◆ **Your goal**
Would you transcribe each entry exactly as it stands, omitting the pictures?

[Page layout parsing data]
============
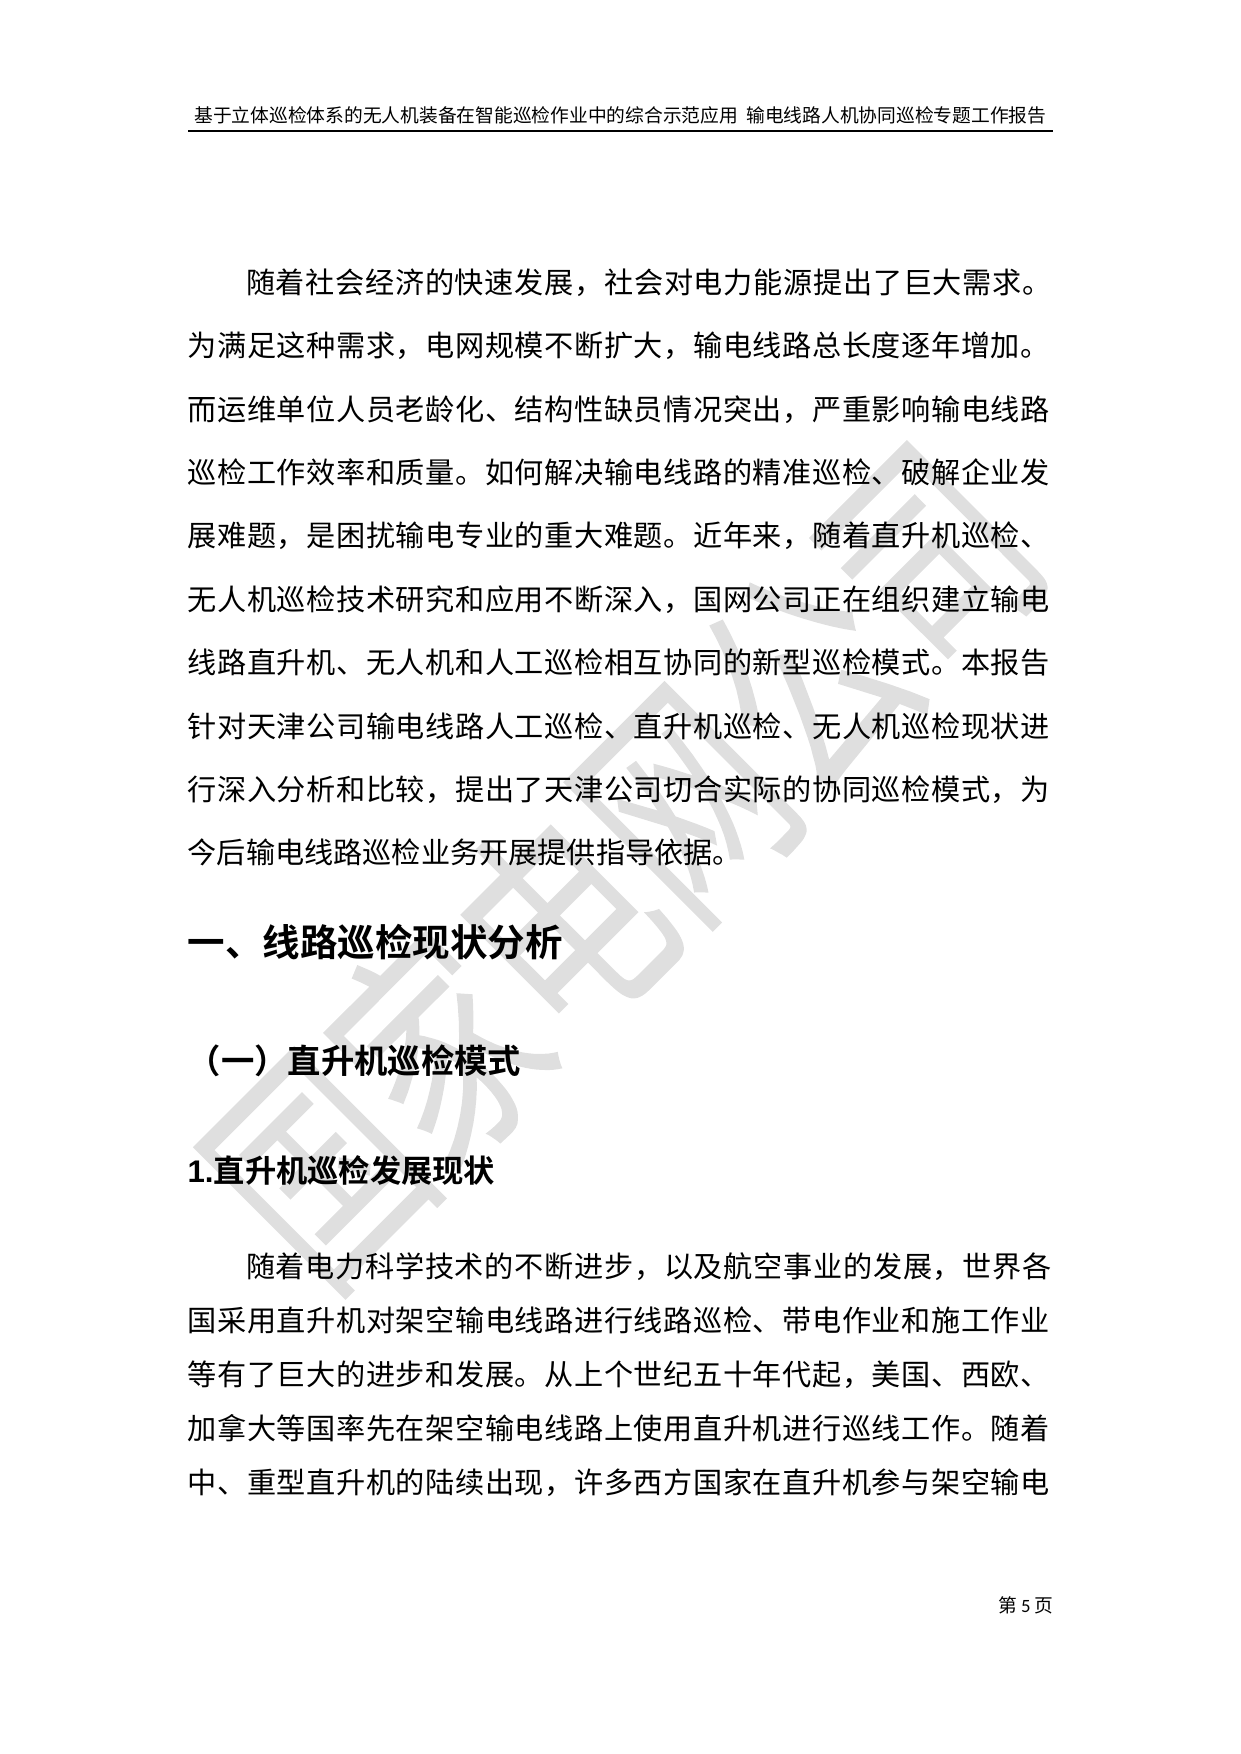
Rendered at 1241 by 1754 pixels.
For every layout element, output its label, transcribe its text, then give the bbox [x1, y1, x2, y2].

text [187, 1234, 1053, 1505]
subtitle 1.直升机巡检发展现状 [187, 1146, 1053, 1192]
text 随着社会经济的快速发展，社会对电力能源提出了巨大需求。为满足这种需求，电网规模不断扩大，输电线路总长度逐年增加。而运维单位人员老龄化、结构性缺员情况突出，严重影响输电线路巡检工作效率和质量。如何解决输电线路的精准巡检、破解企业发展难题，是困扰输电专业的重大难题。近年来，随着直升机巡检、无人机巡检技术研究和应用不断深入，国网公司正在组织建立输电线路直升机、无人机和人工巡检相互协同的新型巡检模式。本报告针对天津公司输电线路人工巡检、直升机巡检、无人机巡检现状进行深入分析和比较，提出了天津公司切合实际的协同巡检模式，为今后输电线路巡检业务开展提供指导依据。 [187, 259, 1053, 872]
subtitle 一、线路巡检现状分析 [187, 913, 1053, 968]
subtitle （一）直升机巡检模式 [187, 1034, 1053, 1083]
============
◆ **Reply**
Rendered at 1241 by 1754 pixels.
For every layout element, output its label, transcribe its text, then give the bbox [x1, y1, x2, y2].

text [187, 1234, 1053, 1505]
subtitle 1.直升机巡检发展现状 [187, 1146, 1053, 1192]
text 随着社会经济的快速发展，社会对电力能源提出了巨大需求。为满足这种需求，电网规模不断扩大，输电线路总长度逐年增加。而运维单位人员老龄化、结构性缺员情况突出，严重影响输电线路巡检工作效率和质量。如何解决输电线路的精准巡检、破解企业发展难题，是困扰输电专业的重大难题。近年来，随着直升机巡检、无人机巡检技术研究和应用不断深入，国网公司正在组织建立输电线路直升机、无人机和人工巡检相互协同的新型巡检模式。本报告针对天津公司输电线路人工巡检、直升机巡检、无人机巡检现状进行深入分析和比较，提出了天津公司切合实际的协同巡检模式，为今后输电线路巡检业务开展提供指导依据。 [187, 259, 1053, 872]
subtitle 一、线路巡检现状分析 [187, 913, 1053, 968]
subtitle （一）直升机巡检模式 [187, 1034, 1053, 1083]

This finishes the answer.